Common myths about clearing and results day

Over the years, clearing has become known as a process that is only open to students that have missed their grades. Well, things have changed and there are a few things about clearing that we think you should know.

The same misconceptions about clearing seem to crop up every summer and put students off a process that could help them to secure a place at a top UK university.

Let us test your knowledge and challenge some of the misconceptions that you might have heard about Clearing. Who knows, perhaps we can convince you that Clearing is something that you should be thinking about too!

Separate the facts from fiction

Far from being a last resort, clearing and adjustment are increasingly becoming options for students looking to re-evaluate their choices, choose a more prestigious university, or change direction entirely to a course that is a better fit for them. Take a look at some of the most common misconceptions about clearing and adjustment below, and expand each statement to uncover the truth.

"Clearing is only open for students who don’t do well in their exams or have poor results"

If you achieve lower grades than expected on Results Day and you want to start university as soon as possible, Clearing really is the best route to take and will enable you to apply for courses that you want to study. But did you know that having a change of heart is actually one of the most common reasons for students to enter clearing?

You are asked to make your firm and insurance choices a couple of months before your results are released, so it is normal to question your decision at least once during this timeframe. Clearing gives you an opportunity to reflect on your choices, figure out your options and decide on a university that is right for you. Finding somewhere you feel safe and comfortable is essential, and clearing provides you with extra time to re-evaluate your options and make that all-important decision on where to study.

Some students can and do enter Clearing to ‘trade up’ and look at universities and courses that they may have overlooked in the past. Normally labelled ‘adjustment’, the process is exactly the same and students who fit this criteria will be asked to follow the same steps as all other students who are applying to universities in clearing.

A note on UCAS self-release:

In 2019, UCAS introduced an option to ‘self-release’ on UCAS Track, enabling students to decline all of their original offers and apply to universities in clearing.
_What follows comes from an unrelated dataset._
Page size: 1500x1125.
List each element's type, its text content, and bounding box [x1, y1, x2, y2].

This simple process is empowering students to think carefully about their choices and break free from their commitments if they find another university that is a better fit for them.

"Clearing is just the courses that no-one wants"
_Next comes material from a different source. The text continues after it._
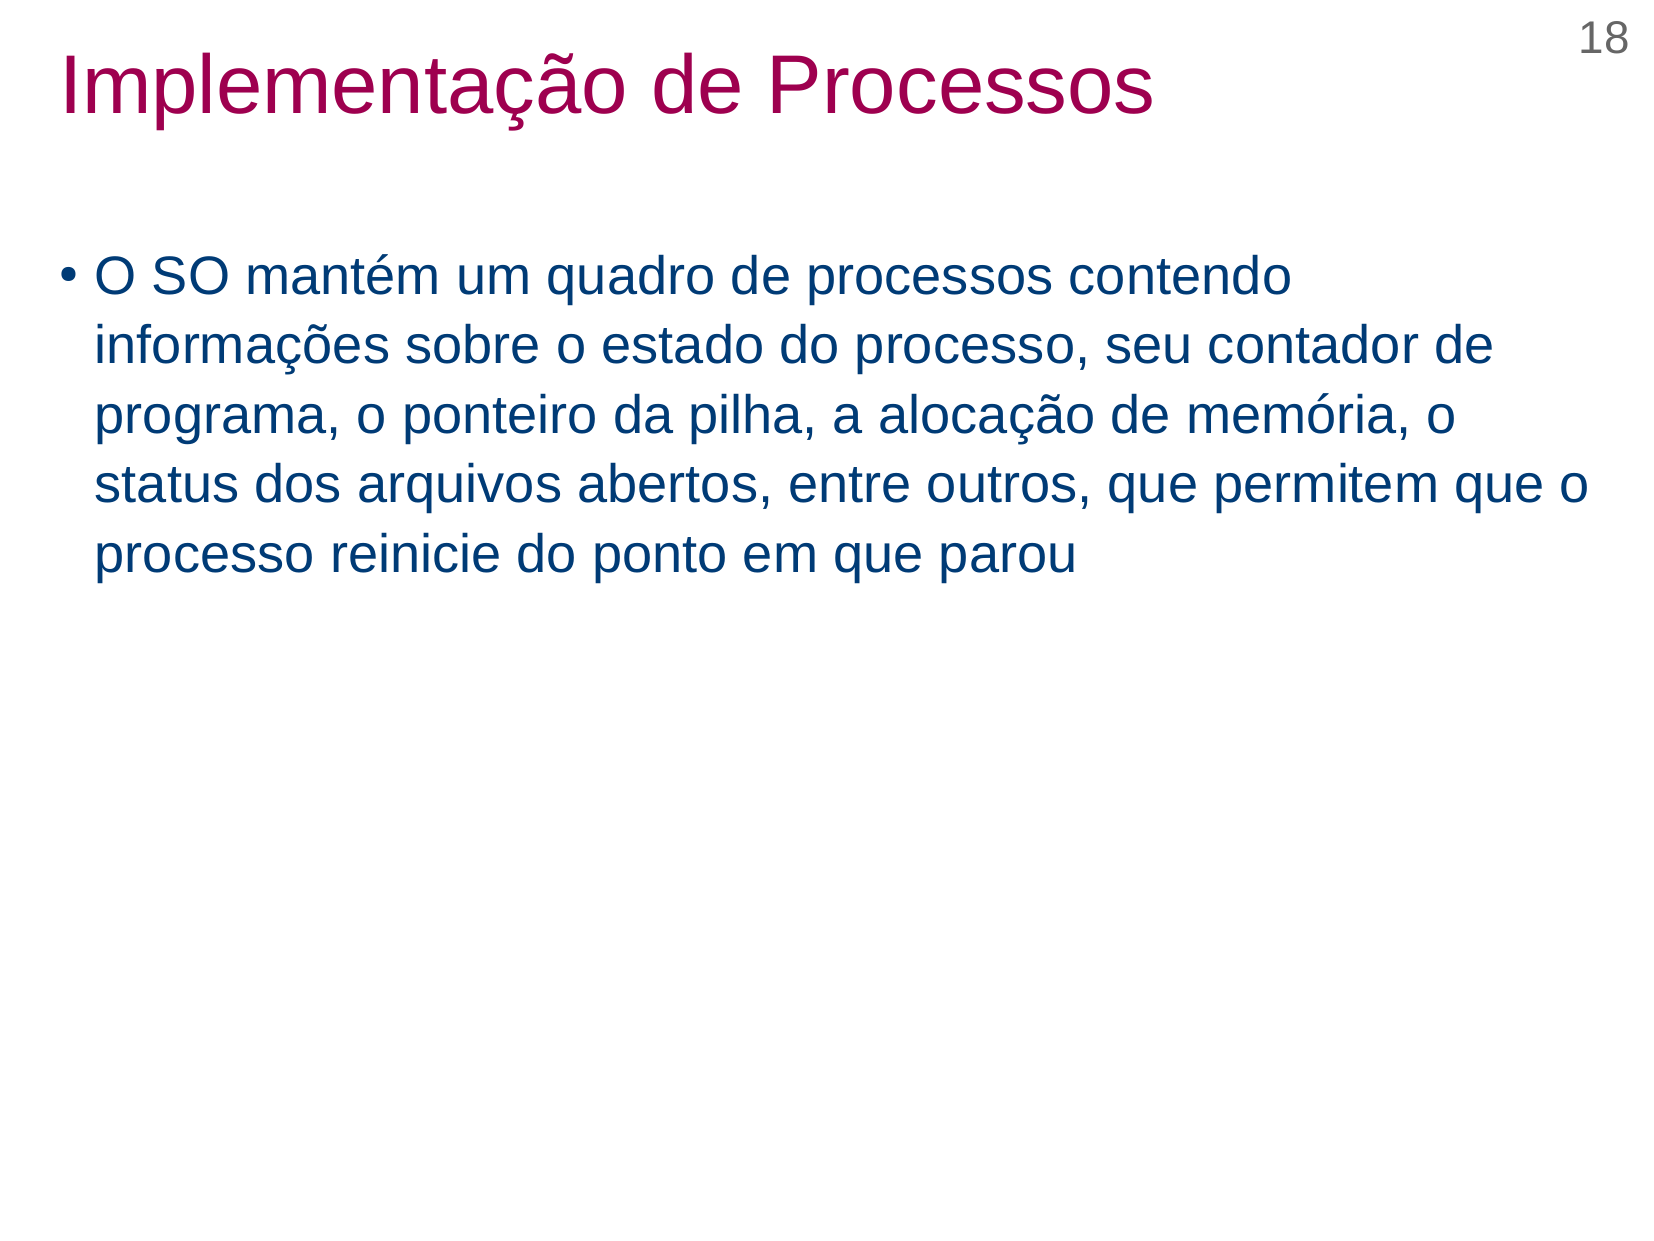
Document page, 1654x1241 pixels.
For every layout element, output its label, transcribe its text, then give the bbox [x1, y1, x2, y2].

title Implementação de Processos [59, 29, 1595, 148]
list O SO mantém um quadro de processos contendo informações sobre o estado do processo, seu contador de programa, o ponteiro da pilha, a alocação de memória, o status dos arquivos abertos, entre outros, que permitem que o processo reinicie do ponto em que parou [59, 236, 1595, 1211]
Any course can go into Clearing if the university has places they would like to fill, or they have the capacity to expand the class size of a course. Universities have learned that students change their mind or get released from even the most popular of courses, so it isn’t uncommon to see highly desirable courses with vacancies available in Clearing.

It is difficult to predict exactly which courses will be in Clearing and how many places will be made available on each course, so it is wise to sign up for Clearing alerts from the universities you are most interested in, so that you can be notified as soon as each university’s vacancies are released.

"Clearing opens on Results Day and there is a mad rush for university spaces"

For most UK students, clearing does open on Results Day (13 August 2020) however, for International Baccalaureate students, clearing is open from 6 July 2020 as their results are released earlier than other qualifications. 

For some BTEC courses, clearing opens as soon as results are published in July or August – please check with your school or college for specific dates. Scottish students are expected to receive their results on or before 4 August 2020.

A lot of work goes on in the background to make sure university Clearing processes are as smooth and as stress-free as possible, and support is usually available from teachers and careers advisors on Results Day. To make the process as stress-free as possible, it’s a really good idea to plan for every eventuality and think seriously about the universities and courses you might apply to if you enter into Clearing. You can find out more about preparing for results day.

"When applying for courses in clearing, you must stick to the same subject(s) you applied for before"

This couldn’t be further from the truth - you can apply for as many courses as you like, at as many universities as you like, provided there are places available and you meet the entry criteria. You can stick to the same courses or you can choose a completely new course, the choice is yours. Just remember – you can only accept one offer.

"You’re not allowed to re-apply to universities that rejected you"

You can apply to any university that is in clearing, and provided you meet their course requirements, that could include the same university that rejected you.

We know from past experience that some students have their heart set on joining Loughborough and it can be extremely disappointing to find out that you have not been accepted onto the course that you originally applied for. However, all is not lost through clearing.

If you are open to other course options, you could apply for a different course with different entry criteria. Wherever you see yourself in September, it is important to remember that universities consider your application based on entry to a specific course or closely related set of courses; if you do not meet the entry criteria for a course, the university would still love to have you – they are simply unable to flex the criteria enough to let you onto that particular course or set of courses in a particular subject area.

"If I get into university through clearing, everyone will know"

Whether you enter a university through Clearing or via the usual route, no-one will ask you about your exam results or whether you came through Clearing. All students are treated the same and no one will be singled out for their grades or their admission route to university.